Xerxes, monarch of the Persians, was so intemperate and given to lust that he propounded rewards for those that could invent some new kind of pleasure; and therefore coming into Greece with an infinite number of men to subdue it, he was overcome and repulsed by a small number, as being an effeminate and fainthearted man.

~

French Academy:

Fabius the Greatest comes first to my remembrance, to prove that the resolution of a courageous heart, grounded upon knowledge and the discourse of reason, is firm and immutable. This captain of the Roman army being sent into the field to resist the fury and violence of Hannibal, who being captain of the Carthaginians, was entered into Italy with great force, determined for the public welfare and necessity to delay and prolong the war, and not to hazard a battle but with great advantage.

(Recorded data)
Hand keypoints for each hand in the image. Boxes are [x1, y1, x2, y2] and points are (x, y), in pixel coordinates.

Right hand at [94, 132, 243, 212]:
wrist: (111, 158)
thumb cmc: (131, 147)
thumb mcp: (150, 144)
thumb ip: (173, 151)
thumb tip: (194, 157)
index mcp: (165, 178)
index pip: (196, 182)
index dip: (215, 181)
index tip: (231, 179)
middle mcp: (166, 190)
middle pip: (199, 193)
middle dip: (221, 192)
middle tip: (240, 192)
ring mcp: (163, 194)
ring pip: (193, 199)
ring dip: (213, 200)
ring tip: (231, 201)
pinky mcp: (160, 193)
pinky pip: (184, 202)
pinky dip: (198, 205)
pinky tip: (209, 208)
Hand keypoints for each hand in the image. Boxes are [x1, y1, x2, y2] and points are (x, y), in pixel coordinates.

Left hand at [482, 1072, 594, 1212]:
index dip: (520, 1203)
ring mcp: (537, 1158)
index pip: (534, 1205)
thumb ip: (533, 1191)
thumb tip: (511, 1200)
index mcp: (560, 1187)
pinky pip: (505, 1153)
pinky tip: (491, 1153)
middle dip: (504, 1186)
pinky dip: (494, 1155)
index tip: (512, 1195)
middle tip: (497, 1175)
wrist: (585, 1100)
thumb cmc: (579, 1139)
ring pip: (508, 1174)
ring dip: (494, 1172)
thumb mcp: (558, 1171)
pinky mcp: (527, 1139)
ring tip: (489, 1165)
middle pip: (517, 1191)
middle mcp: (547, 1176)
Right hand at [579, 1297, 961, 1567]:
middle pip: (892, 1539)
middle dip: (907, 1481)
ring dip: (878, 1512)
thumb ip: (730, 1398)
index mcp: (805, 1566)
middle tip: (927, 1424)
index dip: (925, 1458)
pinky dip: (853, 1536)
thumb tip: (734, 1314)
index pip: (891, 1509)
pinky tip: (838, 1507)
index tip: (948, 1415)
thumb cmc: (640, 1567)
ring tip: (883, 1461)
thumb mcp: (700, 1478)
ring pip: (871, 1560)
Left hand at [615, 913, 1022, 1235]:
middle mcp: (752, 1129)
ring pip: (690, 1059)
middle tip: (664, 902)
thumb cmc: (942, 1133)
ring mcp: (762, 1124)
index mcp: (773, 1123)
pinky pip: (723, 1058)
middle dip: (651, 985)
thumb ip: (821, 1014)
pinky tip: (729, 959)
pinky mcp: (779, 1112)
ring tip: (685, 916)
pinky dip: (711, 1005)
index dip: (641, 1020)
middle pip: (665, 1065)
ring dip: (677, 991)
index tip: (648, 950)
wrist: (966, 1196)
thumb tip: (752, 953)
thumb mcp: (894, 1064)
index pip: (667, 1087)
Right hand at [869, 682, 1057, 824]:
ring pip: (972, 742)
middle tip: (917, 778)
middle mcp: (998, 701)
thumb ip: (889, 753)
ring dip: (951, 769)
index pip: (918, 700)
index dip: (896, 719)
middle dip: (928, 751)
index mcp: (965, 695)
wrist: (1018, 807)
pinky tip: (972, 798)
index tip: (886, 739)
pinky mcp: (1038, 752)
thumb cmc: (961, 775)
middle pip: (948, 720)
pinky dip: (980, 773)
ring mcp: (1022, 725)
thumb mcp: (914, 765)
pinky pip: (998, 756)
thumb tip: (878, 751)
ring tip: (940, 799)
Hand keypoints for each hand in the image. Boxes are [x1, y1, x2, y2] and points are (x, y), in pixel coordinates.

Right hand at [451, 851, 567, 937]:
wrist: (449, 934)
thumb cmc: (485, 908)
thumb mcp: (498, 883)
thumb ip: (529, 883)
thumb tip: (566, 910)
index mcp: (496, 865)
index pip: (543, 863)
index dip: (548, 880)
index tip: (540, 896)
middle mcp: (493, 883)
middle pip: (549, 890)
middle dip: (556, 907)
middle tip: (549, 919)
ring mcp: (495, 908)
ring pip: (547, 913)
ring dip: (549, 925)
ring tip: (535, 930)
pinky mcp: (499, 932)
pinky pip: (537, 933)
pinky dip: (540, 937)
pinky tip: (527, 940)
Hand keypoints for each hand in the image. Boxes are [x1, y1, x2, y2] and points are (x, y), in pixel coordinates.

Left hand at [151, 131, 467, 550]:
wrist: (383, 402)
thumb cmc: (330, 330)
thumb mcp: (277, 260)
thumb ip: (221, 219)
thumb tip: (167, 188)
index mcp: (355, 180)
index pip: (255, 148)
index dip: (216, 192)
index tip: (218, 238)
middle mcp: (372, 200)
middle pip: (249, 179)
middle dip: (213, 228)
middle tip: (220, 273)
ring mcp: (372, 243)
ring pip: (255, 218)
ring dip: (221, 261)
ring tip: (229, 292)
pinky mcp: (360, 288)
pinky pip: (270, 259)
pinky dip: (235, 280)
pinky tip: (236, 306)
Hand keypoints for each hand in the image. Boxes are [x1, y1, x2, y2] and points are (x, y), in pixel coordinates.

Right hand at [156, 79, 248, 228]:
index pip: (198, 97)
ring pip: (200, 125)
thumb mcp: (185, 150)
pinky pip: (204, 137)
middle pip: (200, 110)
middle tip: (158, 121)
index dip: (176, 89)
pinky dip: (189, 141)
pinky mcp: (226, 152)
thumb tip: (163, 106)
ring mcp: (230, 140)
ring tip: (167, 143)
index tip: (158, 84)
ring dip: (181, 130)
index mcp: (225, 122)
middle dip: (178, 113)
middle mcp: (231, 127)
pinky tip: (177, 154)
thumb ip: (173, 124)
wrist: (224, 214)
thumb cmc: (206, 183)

▶ Required work
In the passage on Xerxes and Fabius, begin at the words "Fabius the Greatest" and stop after "with great advantage.", then write that stretch out again with "Hannibal" changed to "Pyrrhus". None of these items is needed.

▶ Answer below
Fabius the Greatest comes first to my remembrance, to prove that the resolution of a courageous heart, grounded upon knowledge and the discourse of reason, is firm and immutable. This captain of the Roman army being sent into the field to resist the fury and violence of Pyrrhus, who being captain of the Carthaginians, was entered into Italy with great force, determined for the public welfare and necessity to delay and prolong the war, and not to hazard a battle but with great advantage.